Violet sat up before the second beat finished. Her hand went to the rune-etched medallion around her neck out of habit. The metal was cold, as if struck by time itself — like the inside of a tomb she'd once dreamed of and then learned to ignore.

Outside, Shenzhen burned through its rain. The night was a collage of steel reflections — holograms bleeding into puddles, neon slicing the mist into ribbons. The city didn't sleep; it shimmered, layered with electric noise and the quiet hum of surveillance. There were cameras that blinked like insects, satellites that whispered coordinates, and an invisible network of scanners designed for Specialists.

Violet heard them all — the code, the chatter, the pulse of systems pretending to be asleep.

She swung her legs off the narrow bed. The floorboards were warped, swollen from years of monsoon and neglect. Paint peeled from the ceiling like dead skin, revealing hints of older colors beneath — a dozen histories, half-forgotten. Her hostel room sat on the fifth floor of a dying building in the Longhua District, where cheap rent bought silence and the walls kept secrets better than people.

The other tenants didn't ask questions. They were ghosts of the city's overflow — programmers on the run from contracts, old factory workers, students who'd stopped attending school but hadn't told anyone yet.

Violet fit right in.

She rubbed her face and exhaled into the darkness. The air smelled faintly of rain and old circuitry. Somewhere down the hall, someone coughed, then cursed. Someone else laughed into their phone. The city's rhythm was familiar now — unpredictable but constant, like a heartbeat that refused to quit.

And still, she felt it — the residue of the dream clinging to her like static.

A place where clocks grew like trees, their hands moving backward until they split the horizon.

A marble the color of moonlight, rolling down a river that read the future.

A laugh that wasn't hers.

A face half-shaded by an impossible hat.

The memory had weight — too much to be just a dream. It pulsed in her palm like something that once belonged there.

Not that she would tell anyone that.

No one needed to know the Arms that had found her when she was small — the first one, light as breath and sharp as the tick of a second; the second, darker, deeper, and never meant for her. No one needed to know that sometimes, when she blinked too long, she saw fragments of lives she hadn't lived yet — faces, names, places she hadn't touched but somehow remembered.
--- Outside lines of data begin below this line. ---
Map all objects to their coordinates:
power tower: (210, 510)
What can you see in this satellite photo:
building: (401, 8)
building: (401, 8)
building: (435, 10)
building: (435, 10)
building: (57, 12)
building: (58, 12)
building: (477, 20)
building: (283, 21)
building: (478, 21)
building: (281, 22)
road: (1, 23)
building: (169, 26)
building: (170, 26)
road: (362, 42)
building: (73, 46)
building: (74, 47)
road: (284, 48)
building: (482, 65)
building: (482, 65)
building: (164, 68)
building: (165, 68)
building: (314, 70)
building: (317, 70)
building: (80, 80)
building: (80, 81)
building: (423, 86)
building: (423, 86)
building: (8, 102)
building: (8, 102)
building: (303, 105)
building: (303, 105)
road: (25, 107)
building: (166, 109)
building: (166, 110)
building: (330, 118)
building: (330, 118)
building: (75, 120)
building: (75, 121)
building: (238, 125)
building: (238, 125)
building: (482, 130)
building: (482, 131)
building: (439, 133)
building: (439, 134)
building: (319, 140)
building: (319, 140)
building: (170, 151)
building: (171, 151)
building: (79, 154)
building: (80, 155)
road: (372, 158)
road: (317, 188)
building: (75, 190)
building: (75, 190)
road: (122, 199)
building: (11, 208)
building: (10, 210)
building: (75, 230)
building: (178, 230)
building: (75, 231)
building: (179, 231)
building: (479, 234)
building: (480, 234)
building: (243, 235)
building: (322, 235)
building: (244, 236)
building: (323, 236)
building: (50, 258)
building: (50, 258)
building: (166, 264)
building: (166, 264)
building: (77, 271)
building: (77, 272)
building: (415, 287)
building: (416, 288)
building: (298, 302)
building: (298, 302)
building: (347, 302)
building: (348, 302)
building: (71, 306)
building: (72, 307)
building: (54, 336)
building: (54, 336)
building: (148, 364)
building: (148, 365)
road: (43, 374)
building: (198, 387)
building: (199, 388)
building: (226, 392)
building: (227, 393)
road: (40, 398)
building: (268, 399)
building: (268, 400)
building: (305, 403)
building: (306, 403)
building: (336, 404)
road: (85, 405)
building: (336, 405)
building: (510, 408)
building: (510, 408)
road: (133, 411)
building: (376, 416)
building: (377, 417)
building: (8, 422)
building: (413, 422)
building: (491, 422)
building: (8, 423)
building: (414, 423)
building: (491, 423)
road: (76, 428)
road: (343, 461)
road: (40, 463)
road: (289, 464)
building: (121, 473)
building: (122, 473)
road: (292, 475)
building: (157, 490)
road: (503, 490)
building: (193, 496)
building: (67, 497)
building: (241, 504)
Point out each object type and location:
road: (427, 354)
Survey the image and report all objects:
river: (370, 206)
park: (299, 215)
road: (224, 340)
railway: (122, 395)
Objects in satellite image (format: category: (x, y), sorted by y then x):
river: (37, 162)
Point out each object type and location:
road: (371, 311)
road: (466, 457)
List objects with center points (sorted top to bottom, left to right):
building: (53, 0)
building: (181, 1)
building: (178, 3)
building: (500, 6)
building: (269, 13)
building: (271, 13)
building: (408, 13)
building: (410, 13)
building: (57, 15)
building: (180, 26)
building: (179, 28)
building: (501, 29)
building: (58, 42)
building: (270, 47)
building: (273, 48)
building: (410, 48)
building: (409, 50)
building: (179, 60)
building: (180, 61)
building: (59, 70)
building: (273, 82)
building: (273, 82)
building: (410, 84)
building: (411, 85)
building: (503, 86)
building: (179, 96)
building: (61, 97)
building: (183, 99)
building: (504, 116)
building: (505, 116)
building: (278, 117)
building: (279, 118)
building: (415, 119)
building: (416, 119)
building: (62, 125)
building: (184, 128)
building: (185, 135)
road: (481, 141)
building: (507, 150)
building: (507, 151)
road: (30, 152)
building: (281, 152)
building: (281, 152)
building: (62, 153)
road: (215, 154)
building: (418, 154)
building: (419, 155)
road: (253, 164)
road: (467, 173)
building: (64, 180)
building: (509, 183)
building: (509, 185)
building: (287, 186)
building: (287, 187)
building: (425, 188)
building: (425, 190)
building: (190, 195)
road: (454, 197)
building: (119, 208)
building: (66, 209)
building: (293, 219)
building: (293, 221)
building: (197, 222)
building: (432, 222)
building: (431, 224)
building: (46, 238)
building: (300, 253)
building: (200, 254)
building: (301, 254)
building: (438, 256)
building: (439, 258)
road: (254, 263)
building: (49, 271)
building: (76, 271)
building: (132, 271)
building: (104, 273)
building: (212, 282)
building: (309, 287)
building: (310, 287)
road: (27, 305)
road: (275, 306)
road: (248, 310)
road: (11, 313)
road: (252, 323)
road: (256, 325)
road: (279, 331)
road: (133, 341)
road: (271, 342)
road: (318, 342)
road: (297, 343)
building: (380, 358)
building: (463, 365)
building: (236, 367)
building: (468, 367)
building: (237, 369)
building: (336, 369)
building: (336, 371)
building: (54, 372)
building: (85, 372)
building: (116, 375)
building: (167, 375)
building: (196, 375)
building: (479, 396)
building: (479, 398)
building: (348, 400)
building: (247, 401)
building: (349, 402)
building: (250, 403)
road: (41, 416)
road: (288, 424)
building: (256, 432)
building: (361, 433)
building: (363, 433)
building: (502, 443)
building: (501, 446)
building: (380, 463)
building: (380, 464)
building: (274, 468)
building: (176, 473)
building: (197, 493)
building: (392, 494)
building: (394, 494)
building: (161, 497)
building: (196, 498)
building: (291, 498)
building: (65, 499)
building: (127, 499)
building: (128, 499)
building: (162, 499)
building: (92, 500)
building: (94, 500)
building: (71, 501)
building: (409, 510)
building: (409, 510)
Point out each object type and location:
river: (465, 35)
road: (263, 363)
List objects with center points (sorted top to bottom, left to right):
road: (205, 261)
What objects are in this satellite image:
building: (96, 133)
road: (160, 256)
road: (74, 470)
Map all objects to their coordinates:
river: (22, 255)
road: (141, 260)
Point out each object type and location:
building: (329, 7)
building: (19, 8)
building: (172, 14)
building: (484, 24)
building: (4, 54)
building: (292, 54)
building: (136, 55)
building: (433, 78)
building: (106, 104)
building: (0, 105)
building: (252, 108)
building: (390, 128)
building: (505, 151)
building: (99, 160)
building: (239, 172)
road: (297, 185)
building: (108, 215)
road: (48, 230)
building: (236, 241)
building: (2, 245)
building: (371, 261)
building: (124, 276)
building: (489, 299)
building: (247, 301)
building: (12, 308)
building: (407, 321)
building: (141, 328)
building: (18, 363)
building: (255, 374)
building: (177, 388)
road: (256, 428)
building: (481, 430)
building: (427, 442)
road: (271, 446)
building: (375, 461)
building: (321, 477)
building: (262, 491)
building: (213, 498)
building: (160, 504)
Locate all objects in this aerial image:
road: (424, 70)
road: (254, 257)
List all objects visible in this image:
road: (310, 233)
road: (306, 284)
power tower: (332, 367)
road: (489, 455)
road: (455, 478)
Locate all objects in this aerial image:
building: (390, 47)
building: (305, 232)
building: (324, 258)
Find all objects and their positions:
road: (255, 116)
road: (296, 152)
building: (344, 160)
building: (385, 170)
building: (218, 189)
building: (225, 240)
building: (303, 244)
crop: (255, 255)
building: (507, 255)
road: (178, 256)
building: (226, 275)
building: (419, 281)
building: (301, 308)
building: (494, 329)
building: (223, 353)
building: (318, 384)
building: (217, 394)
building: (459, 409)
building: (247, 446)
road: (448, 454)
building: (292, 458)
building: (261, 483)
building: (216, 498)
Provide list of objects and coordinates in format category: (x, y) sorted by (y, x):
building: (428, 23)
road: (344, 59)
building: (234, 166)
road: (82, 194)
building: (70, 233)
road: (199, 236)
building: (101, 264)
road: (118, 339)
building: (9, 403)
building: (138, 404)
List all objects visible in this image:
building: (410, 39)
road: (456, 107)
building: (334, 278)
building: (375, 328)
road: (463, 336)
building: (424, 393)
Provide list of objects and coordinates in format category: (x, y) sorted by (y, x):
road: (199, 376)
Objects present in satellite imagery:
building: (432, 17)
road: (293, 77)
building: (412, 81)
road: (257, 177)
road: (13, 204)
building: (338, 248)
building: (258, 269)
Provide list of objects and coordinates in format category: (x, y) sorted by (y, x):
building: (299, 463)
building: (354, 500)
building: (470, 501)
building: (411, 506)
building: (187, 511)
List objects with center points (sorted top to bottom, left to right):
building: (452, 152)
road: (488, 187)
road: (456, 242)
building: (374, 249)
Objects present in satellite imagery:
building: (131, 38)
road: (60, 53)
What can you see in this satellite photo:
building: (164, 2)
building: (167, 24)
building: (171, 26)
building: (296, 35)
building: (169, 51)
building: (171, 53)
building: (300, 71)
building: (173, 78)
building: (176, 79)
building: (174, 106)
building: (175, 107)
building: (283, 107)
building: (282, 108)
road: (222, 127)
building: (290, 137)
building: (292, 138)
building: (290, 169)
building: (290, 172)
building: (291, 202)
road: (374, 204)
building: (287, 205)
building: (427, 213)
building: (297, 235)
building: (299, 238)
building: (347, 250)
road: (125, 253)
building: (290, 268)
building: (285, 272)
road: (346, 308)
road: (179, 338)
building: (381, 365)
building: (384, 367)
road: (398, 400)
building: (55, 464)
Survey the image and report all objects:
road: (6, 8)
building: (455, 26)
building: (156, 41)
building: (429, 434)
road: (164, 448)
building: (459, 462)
She'd seen one who controlled ice like an arc to a soul — his reflection cast in a puddle that wasn't hers.

She'd seen a lined, cyber maniac , not caring about his fate — laughing under broken glass skies.

She'd seen a palace made of mirrors and blood.

And every time she woke, the same whisper threaded through her skull:

"You're not late. You're early."

Violet had learned the second truth early: secrets were tools.

Some people sharpened them into weapons.

Some buried them.

She had learned to do both.

She rose and crossed the room to the window. Below, the rain painted veins across the city. The skyline flickered between worlds — digital and real, solid and spectral. She pressed her palm to the glass and watched the reflections distort into constellations she didn't recognize.

Her medallion pulsed once, faintly — a quiet heartbeat beneath the city's roar.

There were surveillance drones passing over the alley again, their beams sweeping for unauthorized signals. Violet killed the small interface on her wrist. No use being noticed. Not yet.

She still had time.

Her next step wasn't here — not in this city, not in this life. But the path was already opening, piece by piece. And in the back of her mind, she could feel something — someone — moving toward her. Four presences. Bright. Distant. Familiar.

She didn't know their names, but she'd seen their eyes.

She didn't know their stories, but she'd dreamed their endings.

So she waited.

Waited for the pulse in the medallion to become a voice.

Waited for the city's hum to crack open into meaning.

Waited for the call that would tear her quiet existence apart.

Outside, thunder rolled over Shenzhen like a promise.

Violet smiled faintly, eyes still fixed on the horizon.

"Alright then," she murmured to the rain. "Let's begin."